** Opening Excerpted records block **

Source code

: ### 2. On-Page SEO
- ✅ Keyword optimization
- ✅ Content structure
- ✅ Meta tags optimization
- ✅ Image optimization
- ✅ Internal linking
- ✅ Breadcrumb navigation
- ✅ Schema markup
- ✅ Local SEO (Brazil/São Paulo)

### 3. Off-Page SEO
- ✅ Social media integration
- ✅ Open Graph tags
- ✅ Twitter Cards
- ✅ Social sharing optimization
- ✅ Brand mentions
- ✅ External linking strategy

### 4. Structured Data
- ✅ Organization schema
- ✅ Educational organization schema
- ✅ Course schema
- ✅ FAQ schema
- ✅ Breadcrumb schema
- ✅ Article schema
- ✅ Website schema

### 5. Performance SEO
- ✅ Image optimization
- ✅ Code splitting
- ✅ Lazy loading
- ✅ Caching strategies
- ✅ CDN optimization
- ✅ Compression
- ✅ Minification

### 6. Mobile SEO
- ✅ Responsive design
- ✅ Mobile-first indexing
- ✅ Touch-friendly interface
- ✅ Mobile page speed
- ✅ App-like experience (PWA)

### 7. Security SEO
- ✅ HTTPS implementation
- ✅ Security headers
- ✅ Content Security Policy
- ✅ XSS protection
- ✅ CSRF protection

** Closing Excerpted records block **

For this exercise, reproduce exactly each line from the one containing "- ✅ Internal linking" through the last line of the data, and no others.

- ✅ Internal linking
- ✅ Breadcrumb navigation
- ✅ Schema markup
- ✅ Local SEO (Brazil/São Paulo)

### 3. Off-Page SEO
- ✅ Social media integration
- ✅ Open Graph tags
- ✅ Twitter Cards
- ✅ Social sharing optimization
- ✅ Brand mentions
- ✅ External linking strategy

### 4. Structured Data
- ✅ Organization schema
- ✅ Educational organization schema
- ✅ Course schema
- ✅ FAQ schema
- ✅ Breadcrumb schema
- ✅ Article schema
- ✅ Website schema

### 5. Performance SEO
- ✅ Image optimization
- ✅ Code splitting
- ✅ Lazy loading
- ✅ Caching strategies
- ✅ CDN optimization
- ✅ Compression
- ✅ Minification

### 6. Mobile SEO
- ✅ Responsive design
- ✅ Mobile-first indexing
- ✅ Touch-friendly interface
- ✅ Mobile page speed
- ✅ App-like experience (PWA)

### 7. Security SEO
- ✅ HTTPS implementation
- ✅ Security headers
- ✅ Content Security Policy
- ✅ XSS protection
- ✅ CSRF protection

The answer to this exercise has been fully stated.